I mentioned in the last post that Trevor is gone for two weeks, and I had manageable goals to get into a routine while he's away. I started out with promise: I walked a brisk 2mi with baby in her front-pack, AND ate a ton of veggies on the first day. I was at my mom's house, and she makes health fun for me (versus when I was a teen, and I seemingly rebelled from her skinny mini lifestyle).
The next morning on the drive home, all that ruffage went right thru me. However, in my few hours at home alone with the baby and the animals, I ate the remaining snacks in the house to fill the lonliness. Ironic, I realized, as I was only home to feed the cats their daily dry boring kibble. I realize when feeding them, the dog, or the baby: they only eat when they're hungry.
This as my mantra, I head back up to moms place to spend the night again and avoid my empty house (funny how large a void one member of the family leaves). I do well the rest of the day, and this morning, having hot tea or water when feeling snacky. But, home again this afternoon, and I fall right back into it. I've done light picking up, but mostly have spent the day on the couch with the baby. I get up to look at my empty fridge, and it makes me hungry. So I have a string cheese and a cup noodles, and a FiberOne bar, and a weight watchers frozen meal (after seriously considering ordering something in.) I really wanted the remaining Ben and Jerry in the freezer, so went upstairs and weighed myself and decided against it. Strong, right?
Then the baby is nursing and tv is boring and Trevor hasn't called. So I called him until I woke him up, felt like a lonely needy jerk, and went and grabbed that damn ice cream, and washed it down with Diet Coke. Recently (prebaby) when upset, I would clean to distract myself, or make some crafty goodness.

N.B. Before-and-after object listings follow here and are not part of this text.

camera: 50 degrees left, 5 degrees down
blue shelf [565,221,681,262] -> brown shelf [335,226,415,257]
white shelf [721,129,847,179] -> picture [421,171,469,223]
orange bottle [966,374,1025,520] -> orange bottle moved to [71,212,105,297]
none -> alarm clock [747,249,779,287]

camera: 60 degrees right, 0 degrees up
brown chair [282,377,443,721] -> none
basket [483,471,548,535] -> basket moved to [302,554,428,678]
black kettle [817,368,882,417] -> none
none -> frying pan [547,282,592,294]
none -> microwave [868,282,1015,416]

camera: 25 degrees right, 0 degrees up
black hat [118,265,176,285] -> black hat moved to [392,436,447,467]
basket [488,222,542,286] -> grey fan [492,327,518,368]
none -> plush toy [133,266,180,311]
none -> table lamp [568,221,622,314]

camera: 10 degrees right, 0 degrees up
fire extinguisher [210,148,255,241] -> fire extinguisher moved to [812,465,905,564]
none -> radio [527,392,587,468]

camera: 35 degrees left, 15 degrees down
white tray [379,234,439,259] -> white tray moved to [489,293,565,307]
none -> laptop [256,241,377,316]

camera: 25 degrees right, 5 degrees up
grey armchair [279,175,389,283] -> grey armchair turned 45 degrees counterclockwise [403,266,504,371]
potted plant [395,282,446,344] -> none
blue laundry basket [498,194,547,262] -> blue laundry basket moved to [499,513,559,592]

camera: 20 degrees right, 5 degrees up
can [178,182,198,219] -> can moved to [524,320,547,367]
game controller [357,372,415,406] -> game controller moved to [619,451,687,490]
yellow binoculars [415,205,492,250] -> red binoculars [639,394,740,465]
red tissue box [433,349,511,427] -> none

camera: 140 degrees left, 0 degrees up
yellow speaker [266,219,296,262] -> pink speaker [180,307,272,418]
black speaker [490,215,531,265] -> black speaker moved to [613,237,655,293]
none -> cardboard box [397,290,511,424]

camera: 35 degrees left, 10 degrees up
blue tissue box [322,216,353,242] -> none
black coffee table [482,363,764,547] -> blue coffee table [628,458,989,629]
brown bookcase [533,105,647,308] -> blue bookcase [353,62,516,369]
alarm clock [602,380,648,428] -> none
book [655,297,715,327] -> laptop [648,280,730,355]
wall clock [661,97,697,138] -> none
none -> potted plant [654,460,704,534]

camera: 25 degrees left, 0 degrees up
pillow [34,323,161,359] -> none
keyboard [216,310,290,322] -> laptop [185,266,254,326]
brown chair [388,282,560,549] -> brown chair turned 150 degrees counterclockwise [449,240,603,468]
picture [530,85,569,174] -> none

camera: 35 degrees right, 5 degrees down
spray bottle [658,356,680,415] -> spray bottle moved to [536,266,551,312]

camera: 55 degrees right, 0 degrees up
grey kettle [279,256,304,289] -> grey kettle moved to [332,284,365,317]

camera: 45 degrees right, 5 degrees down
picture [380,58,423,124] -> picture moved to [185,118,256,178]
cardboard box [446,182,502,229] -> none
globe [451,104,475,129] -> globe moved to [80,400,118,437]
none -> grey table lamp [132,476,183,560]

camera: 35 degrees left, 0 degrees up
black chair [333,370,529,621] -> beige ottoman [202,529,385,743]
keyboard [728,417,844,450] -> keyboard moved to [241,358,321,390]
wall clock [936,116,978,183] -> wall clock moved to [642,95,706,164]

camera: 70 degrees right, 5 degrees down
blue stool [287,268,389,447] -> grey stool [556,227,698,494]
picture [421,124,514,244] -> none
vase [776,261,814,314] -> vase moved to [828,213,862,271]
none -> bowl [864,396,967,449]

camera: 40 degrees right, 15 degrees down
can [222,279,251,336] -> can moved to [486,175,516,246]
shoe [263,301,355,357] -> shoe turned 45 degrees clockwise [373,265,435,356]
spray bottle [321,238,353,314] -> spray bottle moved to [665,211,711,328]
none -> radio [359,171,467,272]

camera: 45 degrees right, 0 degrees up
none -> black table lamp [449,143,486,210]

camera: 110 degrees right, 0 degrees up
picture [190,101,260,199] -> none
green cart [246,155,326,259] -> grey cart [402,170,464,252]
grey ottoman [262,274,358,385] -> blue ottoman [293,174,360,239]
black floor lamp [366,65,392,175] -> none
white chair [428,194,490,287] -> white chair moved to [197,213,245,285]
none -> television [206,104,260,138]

But with the baby attached to my boob, my only way to deal with my emotions is food. The crap I'm eating isn't good for me, and makes the baby gassy and cranky, further exaborating my overwhelming feeling of lonliness.
I've cleaned out the kitchen of crap, made a grocery list full of crunchy veggies, and have now publicly announced my secret failures. At this point, I don't think I could get any worse, so I'm looking forward to tomorrow, and the changes I know I can make.